83-97 (edited)

Did God create evil?

83. Did God create evil? Or did He create the conditions that might allow for the emergence and future perpetuation of evil (which is more or less the same thing)?

84. That God uses evil for His own holy and sovereign purposes, and thus reigns over sin, death, and also righteousness is undeniable (“reigning over” here meaning “in complete control of”). “Therefore, He has mercy on whom He wills, and whom He wills He hardens.” {Romans 9:18} And also, “for Scripture says to Pharaoh: ‘I raised you up for this very purpose, that I might display my power in you and that my name might be proclaimed in all the earth.'” {Rom 9:17}

85. To say that God, in the eyes of both the reprobate and redeemed, is the ultimate arbiter of justice is likewise undeniable. If the justice, therefore, that might be meted out by a holy and sovereign God does not conform to man’s enfeebled and myopic sense of justice – which is not teleologically or epistemologically primary – such is not the fault of God but the shortcomings of man.

86. Trusting not in the wisdom of man – even if such wisdom has passed little unchanged from time immemorial to the present as virtuous and universally affirmed as “right” and “correct” – is the first critical step toward the right view of God, however unpleasant and offensive such a view might seem to our “better natures”.

87. For God is in no way arbitrary but is indeed the telos of all things and in Him do all things find their purpose and reason for being, never mind if such a purpose might be kept from us who are alas, so impossibly finite, impotent, and perishing.

88. Man has long allowed his heart to be tormented over such crucial questions as: (1) did God create evil? (2) Does God harden the hearts of some men arbitrarily and destine such ones to hell, simply for His own “good pleasure”? Contrarily, (3) does God arbitrarily find favor and therefore save those whom He will, and, if so, why? And (4) what about all those untold billions throughout the course of humanity who never heard the gospel, due to the remoteness of location or the lack of preachers to spread the gospel, those helpless humans who, in order to believe in the first place, must hear of the good news of Christ, as it is written: “How, then, can they call on the one they have not believed in? And how can they believe in the one whom they have not heard? And how can they hear without someone preaching to them?” {Romans 10:14} Such quandaries can only be assuaged by the revelations that might come from the Spirit of God, and even then with only enough revelation to force one to lean on God’s understanding, not on one’s own; His understanding which is ultimate, final, unbending, and unremitting.

89. For what would it “profit” anyone to worship a so-called “god” who would leave things to chance and also conditionalize his will according to the flippant whims of the “will” of “his” creation, of which – to such a “god” – would come as a happy surprise or frustrating nuisance?

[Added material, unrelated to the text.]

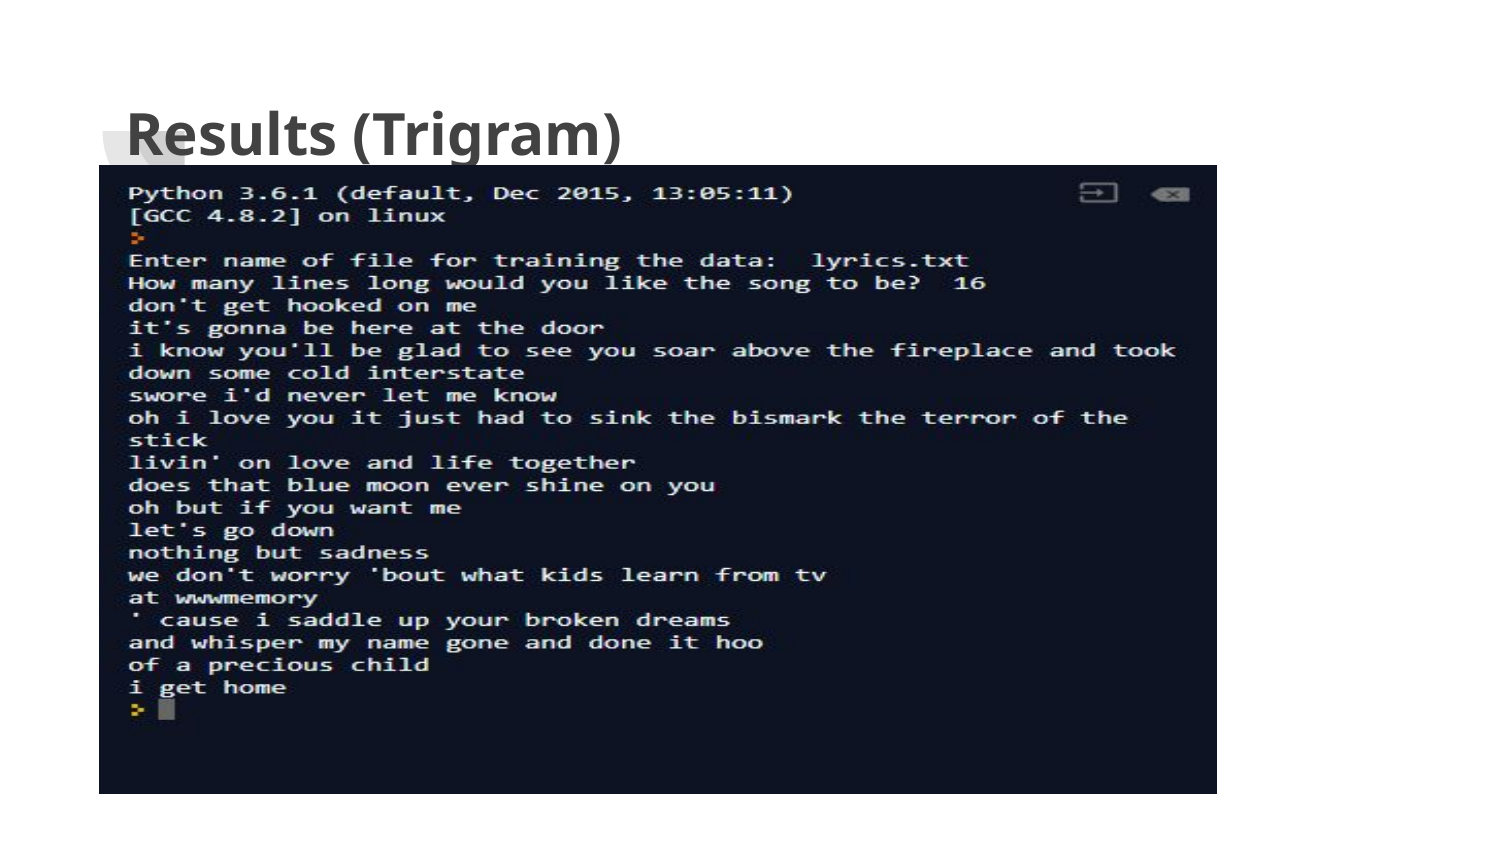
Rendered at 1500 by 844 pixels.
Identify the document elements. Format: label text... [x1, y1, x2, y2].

title Results (Trigram) [110, 82, 1264, 166]
picture [98, 165, 1217, 794]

90. Every so-called “god” who is not sovereign in the heart of a man is, of course, not “God” but an idol made in the limited and frivolous image of man.

Apology

91. No, man – if he is to come to God (i.e., the actual God) at all – must do so on God’s terms by the power of the Holy Spirit and think not that he might be able to force “God” to come to him.

92. Gaining clarity on the question of God’s sovereign will to eventually right every tormenting quandary that may beset the heart of man, either by arriving at a satisfactory answer according to the Spirit’s leading or through the surrender of “a man’s need to know” the full answer in this life and in this present body, both of which are the greatest gifts of the Holy Spirit of God.

93. As stated elsewhere, all wisdom and the truth of the deepest products of knowledge begin and end in the admission: “I do not need to know.”

94. While such an admission might be easy for the dull, glib simpleton who will remain on the breastmilk of the kingdom his whole lifelong, it is exceedingly difficult for the Thinker to make such a confession; the Thinker who endeavors in all things to assuage his conscience with his many pillows of certainty; the Believing-Thinker’s search for certainty which is that force which has excavated and later colonized the difficult frontiers of Faith by which the above questions might be answered – and confirmed by apostolic consensus – at all.

95. I do not need to write an apology to the world on behalf of God’s difficult-to-accept quandaries and innumerable offenses. God needs no apology, in fact. From anyone. Any attempt on behalf of a “believer” to condescend God to man’s reason distorts His image and defaces His truth. So too will any apology that might result from such a condescension also be a distortion and should not be trusted by either the world or the one who offers the apology.

96. God can stand for Himself.

97. No amount of apologizing will ever satisfy the heart of those whom God has hardened and through that hardening blocked their ears from ever hearing the Spirit of Truth. In fact, such apologies dishonor God, the apologist, and the one who receives the apology by positing, before even the apology is offered, a wrong view of God’s relationship to man. A wrong view in this will give one the wrong view of everything.